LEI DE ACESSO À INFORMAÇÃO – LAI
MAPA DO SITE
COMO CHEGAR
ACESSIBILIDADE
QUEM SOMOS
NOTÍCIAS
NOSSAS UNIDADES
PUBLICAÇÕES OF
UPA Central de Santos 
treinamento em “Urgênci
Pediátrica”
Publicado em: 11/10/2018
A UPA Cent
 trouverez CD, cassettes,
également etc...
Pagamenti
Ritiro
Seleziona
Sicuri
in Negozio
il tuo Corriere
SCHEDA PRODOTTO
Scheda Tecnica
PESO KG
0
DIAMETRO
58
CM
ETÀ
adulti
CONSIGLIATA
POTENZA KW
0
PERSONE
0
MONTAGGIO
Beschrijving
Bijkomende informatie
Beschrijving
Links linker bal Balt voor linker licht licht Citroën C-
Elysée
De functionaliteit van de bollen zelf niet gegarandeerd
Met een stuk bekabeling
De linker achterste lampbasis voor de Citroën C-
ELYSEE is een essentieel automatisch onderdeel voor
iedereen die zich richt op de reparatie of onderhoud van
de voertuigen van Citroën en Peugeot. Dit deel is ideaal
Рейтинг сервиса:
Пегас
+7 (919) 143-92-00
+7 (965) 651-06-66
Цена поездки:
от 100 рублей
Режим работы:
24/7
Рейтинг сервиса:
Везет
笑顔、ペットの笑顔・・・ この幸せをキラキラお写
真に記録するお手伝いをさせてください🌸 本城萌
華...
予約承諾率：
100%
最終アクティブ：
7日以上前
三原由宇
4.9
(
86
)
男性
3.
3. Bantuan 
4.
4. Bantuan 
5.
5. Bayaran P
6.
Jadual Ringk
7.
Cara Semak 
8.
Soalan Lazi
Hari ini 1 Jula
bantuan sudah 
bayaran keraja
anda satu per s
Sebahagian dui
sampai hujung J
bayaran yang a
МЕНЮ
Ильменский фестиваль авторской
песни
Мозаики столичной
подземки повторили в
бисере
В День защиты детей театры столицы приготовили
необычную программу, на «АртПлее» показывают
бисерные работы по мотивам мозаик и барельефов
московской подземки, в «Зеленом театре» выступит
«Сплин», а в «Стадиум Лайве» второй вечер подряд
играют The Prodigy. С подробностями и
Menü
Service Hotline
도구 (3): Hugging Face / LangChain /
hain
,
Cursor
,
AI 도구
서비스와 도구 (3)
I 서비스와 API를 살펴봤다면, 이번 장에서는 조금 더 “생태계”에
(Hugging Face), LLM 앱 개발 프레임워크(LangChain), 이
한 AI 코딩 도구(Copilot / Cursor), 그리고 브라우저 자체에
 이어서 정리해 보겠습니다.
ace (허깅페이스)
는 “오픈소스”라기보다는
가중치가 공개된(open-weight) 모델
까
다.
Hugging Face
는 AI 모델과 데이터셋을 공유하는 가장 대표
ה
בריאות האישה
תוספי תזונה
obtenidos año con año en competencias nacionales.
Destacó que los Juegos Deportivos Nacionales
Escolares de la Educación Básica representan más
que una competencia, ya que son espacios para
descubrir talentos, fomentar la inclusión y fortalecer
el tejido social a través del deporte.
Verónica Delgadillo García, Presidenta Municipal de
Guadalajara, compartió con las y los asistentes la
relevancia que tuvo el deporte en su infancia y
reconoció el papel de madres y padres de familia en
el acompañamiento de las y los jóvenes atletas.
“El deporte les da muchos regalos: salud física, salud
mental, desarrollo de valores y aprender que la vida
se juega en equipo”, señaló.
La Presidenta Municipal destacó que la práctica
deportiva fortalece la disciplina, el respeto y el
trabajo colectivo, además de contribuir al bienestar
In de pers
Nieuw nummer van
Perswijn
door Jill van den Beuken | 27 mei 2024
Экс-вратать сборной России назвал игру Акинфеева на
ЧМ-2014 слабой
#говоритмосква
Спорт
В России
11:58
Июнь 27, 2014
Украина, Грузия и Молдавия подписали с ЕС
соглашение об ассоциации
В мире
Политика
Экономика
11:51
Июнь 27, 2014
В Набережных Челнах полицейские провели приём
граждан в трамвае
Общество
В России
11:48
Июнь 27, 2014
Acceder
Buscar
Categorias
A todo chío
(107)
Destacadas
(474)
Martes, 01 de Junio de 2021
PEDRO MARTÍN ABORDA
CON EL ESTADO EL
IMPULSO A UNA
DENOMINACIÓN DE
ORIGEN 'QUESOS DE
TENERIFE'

* **About this exercise**:
Copy out every line of text from the data above, keeping the wording, spelling and line order unchanged.

* **Solution for this exercise**:
LEI DE ACESSO À INFORMAÇÃO – LAI
MAPA DO SITE
COMO CHEGAR
ACESSIBILIDADE
QUEM SOMOS
NOTÍCIAS
NOSSAS UNIDADES
PUBLICAÇÕES OF
UPA Central de Santos 
treinamento em “Urgênci
Pediátrica”
Publicado em: 11/10/2018
A UPA Cent
 trouverez CD, cassettes,
également etc...
Pagamenti
Ritiro
Seleziona
Sicuri
in Negozio
il tuo Corriere
SCHEDA PRODOTTO
Scheda Tecnica
PESO KG
0
DIAMETRO
58
CM
ETÀ
adulti
CONSIGLIATA
POTENZA KW
0
PERSONE
0
MONTAGGIO
Beschrijving
Bijkomende informatie
Beschrijving
Links linker bal Balt voor linker licht licht Citroën C-
Elysée
De functionaliteit van de bollen zelf niet gegarandeerd
Met een stuk bekabeling
De linker achterste lampbasis voor de Citroën C-
ELYSEE is een essentieel automatisch onderdeel voor
iedereen die zich richt op de reparatie of onderhoud van
de voertuigen van Citroën en Peugeot. Dit deel is ideaal
Рейтинг сервиса:
Пегас
+7 (919) 143-92-00
+7 (965) 651-06-66
Цена поездки:
от 100 рублей
Режим работы:
24/7
Рейтинг сервиса:
Везет
笑顔、ペットの笑顔・・・ この幸せをキラキラお写
真に記録するお手伝いをさせてください🌸 本城萌
華...
予約承諾率：
100%
最終アクティブ：
7日以上前
三原由宇
4.9
(
86
)
男性
3.
3. Bantuan 
4.
4. Bantuan 
5.
5. Bayaran P
6.
Jadual Ringk
7.
Cara Semak 
8.
Soalan Lazi
Hari ini 1 Jula
bantuan sudah 
bayaran keraja
anda satu per s
Sebahagian dui
sampai hujung J
bayaran yang a
МЕНЮ
Ильменский фестиваль авторской
песни
Мозаики столичной
подземки повторили в
бисере
В День защиты детей театры столицы приготовили
необычную программу, на «АртПлее» показывают
бисерные работы по мотивам мозаик и барельефов
московской подземки, в «Зеленом театре» выступит
«Сплин», а в «Стадиум Лайве» второй вечер подряд
играют The Prodigy. С подробностями и
Menü
Service Hotline
도구 (3): Hugging Face / LangChain /
hain
,
Cursor
,
AI 도구
서비스와 도구 (3)
I 서비스와 API를 살펴봤다면, 이번 장에서는 조금 더 “생태계”에
(Hugging Face), LLM 앱 개발 프레임워크(LangChain), 이
한 AI 코딩 도구(Copilot / Cursor), 그리고 브라우저 자체에
 이어서 정리해 보겠습니다.
ace (허깅페이스)
는 “오픈소스”라기보다는
가중치가 공개된(open-weight) 모델
까
다.
Hugging Face
는 AI 모델과 데이터셋을 공유하는 가장 대표
ה
בריאות האישה
תוספי תזונה
obtenidos año con año en competencias nacionales.
Destacó que los Juegos Deportivos Nacionales
Escolares de la Educación Básica representan más
que una competencia, ya que son espacios para
descubrir talentos, fomentar la inclusión y fortalecer
el tejido social a través del deporte.
Verónica Delgadillo García, Presidenta Municipal de
Guadalajara, compartió con las y los asistentes la
relevancia que tuvo el deporte en su infancia y
reconoció el papel de madres y padres de familia en
el acompañamiento de las y los jóvenes atletas.
“El deporte les da muchos regalos: salud física, salud
mental, desarrollo de valores y aprender que la vida
se juega en equipo”, señaló.
La Presidenta Municipal destacó que la práctica
deportiva fortalece la disciplina, el respeto y el
trabajo colectivo, además de contribuir al bienestar
In de pers
Nieuw nummer van
Perswijn
door Jill van den Beuken | 27 mei 2024
Экс-вратать сборной России назвал игру Акинфеева на
ЧМ-2014 слабой
#говоритмосква
Спорт
В России
11:58
Июнь 27, 2014
Украина, Грузия и Молдавия подписали с ЕС
соглашение об ассоциации
В мире
Политика
Экономика
11:51
Июнь 27, 2014
В Набережных Челнах полицейские провели приём
граждан в трамвае
Общество
В России
11:48
Июнь 27, 2014
Acceder
Buscar
Categorias
A todo chío
(107)
Destacadas
(474)
Martes, 01 de Junio de 2021
PEDRO MARTÍN ABORDA
CON EL ESTADO EL
IMPULSO A UNA
DENOMINACIÓN DE
ORIGEN 'QUESOS DE
TENERIFE'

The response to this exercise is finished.